Calling their effort the Recycled Paper Procurement Initiative, the two students eagerly sought additional information that would help them in their cause. They contacted recycled paper distributors in their area, and these conversations confirmed what the federal agencies had told them: The paper was no longer the thick-pulp variety that once wreaked havoc on copiers, and its price was generally equivalent to virgin paper.

Armed with these facts, the students presented to their school's business manager a detailed, documented report on their findings, which included their assessment of the environmental impact of changing the school's paper-buying policy. Their research showed that by buying recycled paper, the 30-school paper-purchasing co-op to which Stevenson High School belonged could save $16,000 a year and "150 million paper sheets worth of trees," says Klaber.

Impressed with Klaber's and Goldberg's diligence and research, the business manager promised to present their findings to the paper-purchasing co-op. In Klaber's senior year, Stevenson High agreed to purchase a certain amount of recycled paper for the 2000-2001 school year as part of a year-long pilot project.

Not satisfied to rest on their laurels, the students also sent out letters to the other members of the co-op, urging them to change their paper-buying policies. Once Stevenson High agreed to try out the recycled paper, other schools in the co-op followed suit. In addition, Klaber and Goldberg also developed a website to assist others in their advocacy of recycled paper (buyrecycledpaper.hypermart.net).

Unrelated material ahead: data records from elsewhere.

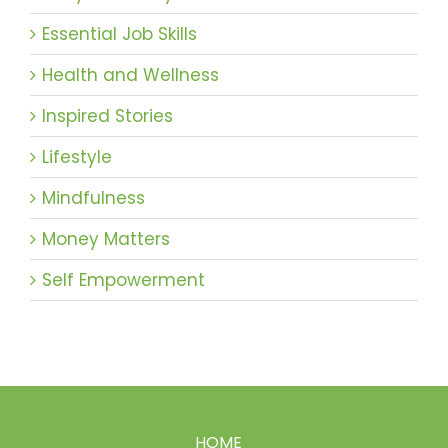
Essential Job Skills
Health and Wellness
Inspired Stories
Lifestyle
Mindfulness
Money Matters
Self Empowerment
HOME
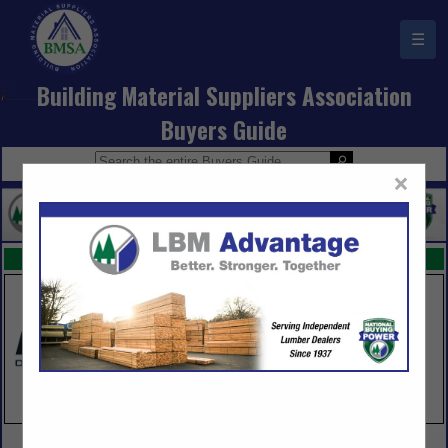
☰
Building Material Suppliers Association
Buyers Guide
×
FEATURED COMPANIES
VIEW ALL FEATURED COMPANIES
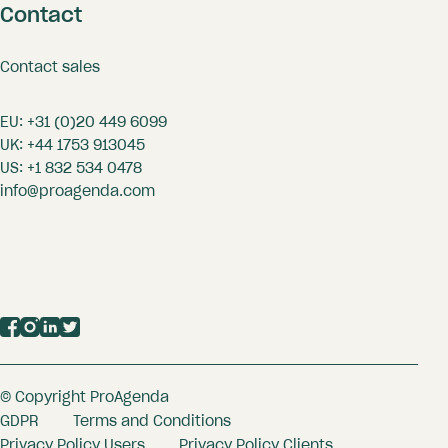
Contact
Contact sales
EU:
+31 (0)20 449 6099
UK:
+44 1753 913045
US:
+1 832 534 0478
info@proagenda.com
© Copyright ProAgenda
GDPR
Terms and Conditions
Privacy Policy Users
Privacy Policy Clients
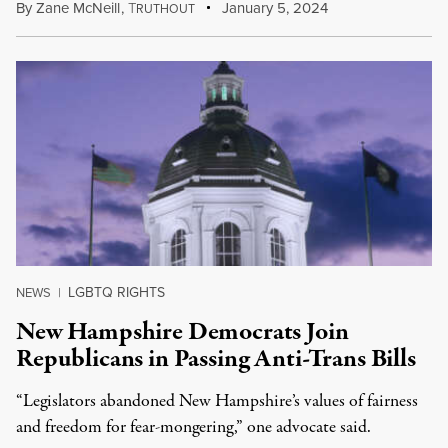
By
Zane McNeill
,
T
January 5, 2024
RUTHOUT
LGBTQ RIGHTS
NEWS
|
New Hampshire Democrats Join
Republicans in Passing Anti-Trans Bills
“Legislators abandoned New Hampshire’s values of fairness
and freedom for fear-mongering,” one advocate said.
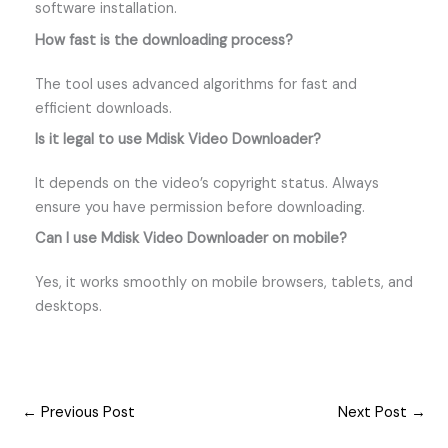
software installation.
How fast is the downloading process?
The tool uses advanced algorithms for fast and
efficient downloads.
Is it legal to use Mdisk Video Downloader?
It depends on the video’s copyright status. Always
ensure you have permission before downloading.
Can I use Mdisk Video Downloader on mobile?
Yes, it works smoothly on mobile browsers, tablets, and
desktops.
←
Previous Post
Next Post
→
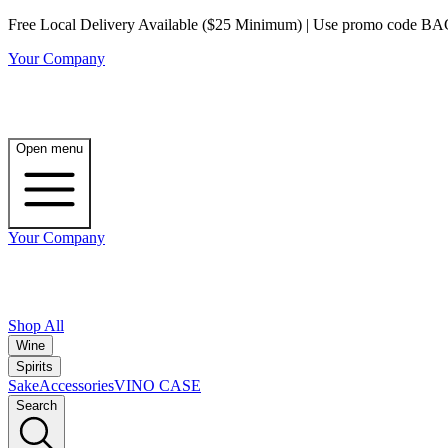
Free Local Delivery Available ($25 Minimum) | Use promo code BAG3 
Your Company
Open menu
Your Company
Shop All
Wine
Spirits
Sake
Accessories
VINO CASE
Search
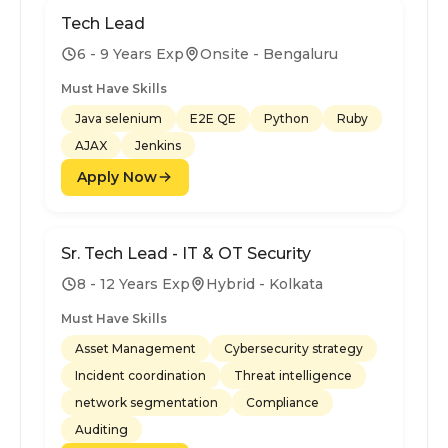
Tech Lead
6 - 9 Years Exp
Onsite - Bengaluru
Must Have Skills
Java selenium
E2E QE
Python
Ruby
AJAX
Jenkins
Apply Now
Sr. Tech Lead - IT & OT Security
8 - 12 Years Exp
Hybrid - Kolkata
Must Have Skills
Asset Management
Cybersecurity strategy
Incident coordination
Threat intelligence
network segmentation
Compliance
Auditing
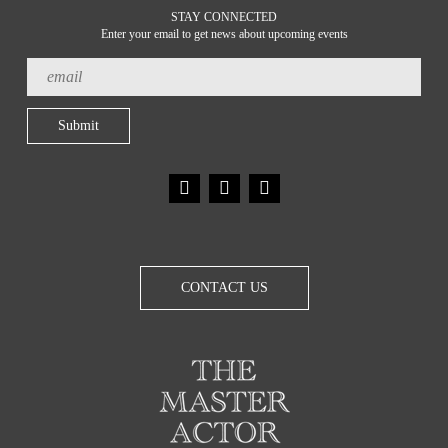
STAY CONNECTED
Enter your email to get news about upcoming events
CONTACT US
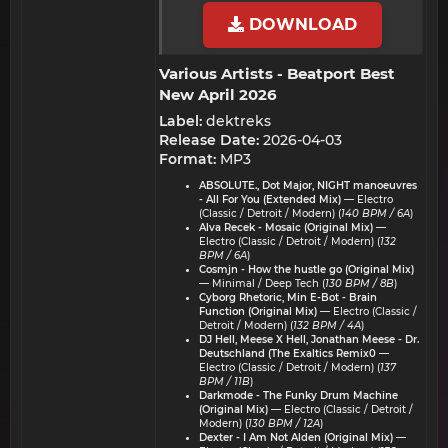
DOWNLOAD
Various Artists - Beatport Best
New April 2026​
Label:
dektreks
Release Date:
2026-04-03
Format:
MP3
ABSOLUTE., Dot Major, NIGHT manoeuvres
- All For You (Extended Mix)
— Electro
(Classic / Detroit / Modern) (
140 BPM / 6A
)
Alva Recek - Mosaic (Original Mix)
—
Electro (Classic / Detroit / Modern) (
132
BPM / 6A
)
Cosmjn - How the hustle go (Original Mix)
— Minimal / Deep Tech (
130 BPM / 8B
)
Cyborg Rhetoric, Min E-Bot - Brain
Function (Original Mix)
— Electro (Classic /
Detroit / Modern) (
132 BPM / 4A
)
DJ Hell, Meese X Hell, Jonathan Meese - Dr.
Deutschland (The Exaltics Remix0
—
Electro (Classic / Detroit / Modern) (
137
BPM / 11B
)
Darkmode - The Funky Drum Machine
(Original Mix)
— Electro (Classic / Detroit /
Modern) (
130 BPM / 12A
)
Dexter - I Am Not Alden (Original Mix)
—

While flattered by the recognition he has received for the accomplishment, Klaber says that his project "was relatively simple," in terms of research. The real challenge, he says, was convincing others of its value.

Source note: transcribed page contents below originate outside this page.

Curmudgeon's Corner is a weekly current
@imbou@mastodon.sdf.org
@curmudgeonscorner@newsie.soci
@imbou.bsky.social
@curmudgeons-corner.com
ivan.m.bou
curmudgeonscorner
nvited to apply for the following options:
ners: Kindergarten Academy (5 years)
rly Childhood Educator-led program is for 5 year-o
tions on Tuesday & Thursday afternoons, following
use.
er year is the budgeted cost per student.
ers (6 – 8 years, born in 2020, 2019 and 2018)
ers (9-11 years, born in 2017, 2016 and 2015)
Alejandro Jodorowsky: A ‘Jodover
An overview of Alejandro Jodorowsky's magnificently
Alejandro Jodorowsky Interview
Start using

"It was very difficult getting the adult administrators to take us seriously," he explains. "They didn't think we understood the finances. There were times when we considered giving up. But in the end our perseverance paid off."

At the White House ceremony honoring the President's Environmental Youth Award-winners, Christine Todd Whitman said of Klaber and Goldberg: "As a result of their efforts, Stevenson High is now a model of how minor changes in existing operations can provide major environmental benefits."

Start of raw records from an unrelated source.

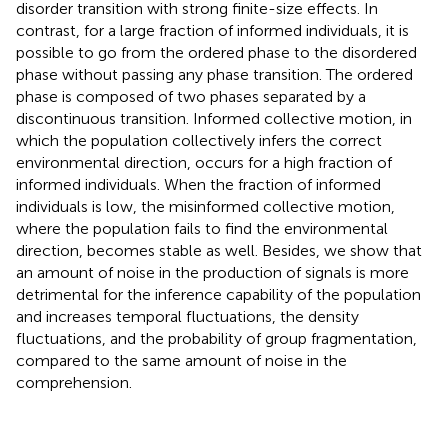
disorder transition with strong finite-size effects. In
contrast, for a large fraction of informed individuals, it is
possible to go from the ordered phase to the disordered
phase without passing any phase transition. The ordered
phase is composed of two phases separated by a
discontinuous transition. Informed collective motion, in
which the population collectively infers the correct
environmental direction, occurs for a high fraction of
informed individuals. When the fraction of informed
individuals is low, the misinformed collective motion,
where the population fails to find the environmental
direction, becomes stable as well. Besides, we show that
an amount of noise in the production of signals is more
detrimental for the inference capability of the population
and increases temporal fluctuations, the density
fluctuations, and the probability of group fragmentation,
compared to the same amount of noise in the
comprehension.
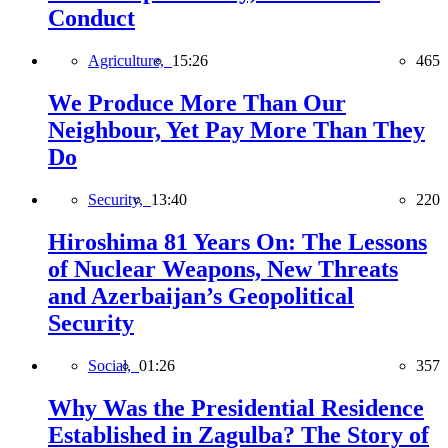
Conduct
Agriculture,
15:26
465
We Produce More Than Our
Neighbour, Yet Pay More Than They
Do
Security,
13:40
220
Hiroshima 81 Years On: The Lessons
of Nuclear Weapons, New Threats
and Azerbaijan’s Geopolitical
Security
Social,
01:26
357
Why Was the Presidential Residence
Established in Zagulba? The Story of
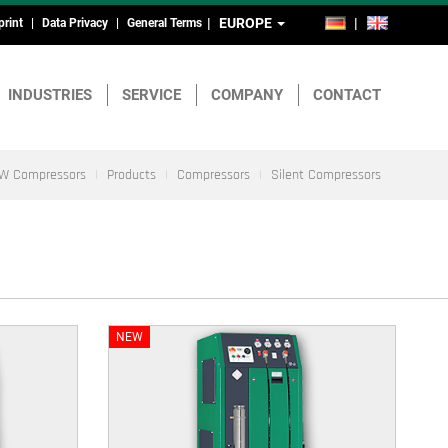
EUROPE
DE
EN
print
Data Privacy
General Terms
ead-
nd
INDUSTRIES
SERVICE
COMPANY
CONTACT
ootmenu
W Compressors
Products
Compressors
Silent Compressors
NEW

Other winners of the award include a group of first- and second-graders from Massachusetts who founded a club to beautify their school grounds; a Tennessee youth who created a wetland nature trail through a city park; and a trio of Texan students who established the first crude oil recycling proj-ect in the country.

The award winners had their photographs taken with President Bush, who also presented them with the Presidential Environmental Youth Award plaque. In addition, during the two-hour ceremony they attended an important environmental policy speech given by the president in the State Dining Room. Klaber says he was impressed with the amount of time the president devoted to the award recipients and their family members, and was honored to have a couple of brief conversations with Bush.

"The president talked to me about what a fine school Yale is and mentioned that his parents had a nice time when they visited during the University's Alumni Leadership Weekend," Klaber says. "He asked me how I liked being at Yale and talked about his time in Davenport College." During their conversation, the Yale student was also able to ask the president about his stance on a couple of environmental issues.

At Yale, Klaber is a member of the lightweight crew team and is vice chair of the Freshman Class Council. This summer, he will participate in a 4,021-mile New Haven-to-San Francisco bicycle trip to benefit the Elm City chapter of Habitat for Humanity. In addition to cycling some 80 miles a day, he and the other participants in the nine-week bike tour will also give community presentations about the Habitat for Humanity organization.

Klaber is interested in economics and international studies, and discovered while doing his high school project that economic benefit and concern for the environmental need not be at odds, as they are "stereotypically perceived," he comments.

"I have realized that being an environmentalist doesn't necessarily mean you are just out hugging trees," Klaber says. "We all have a responsibility to the environment and we must work toward solutions that make economic sense and augment sustainability."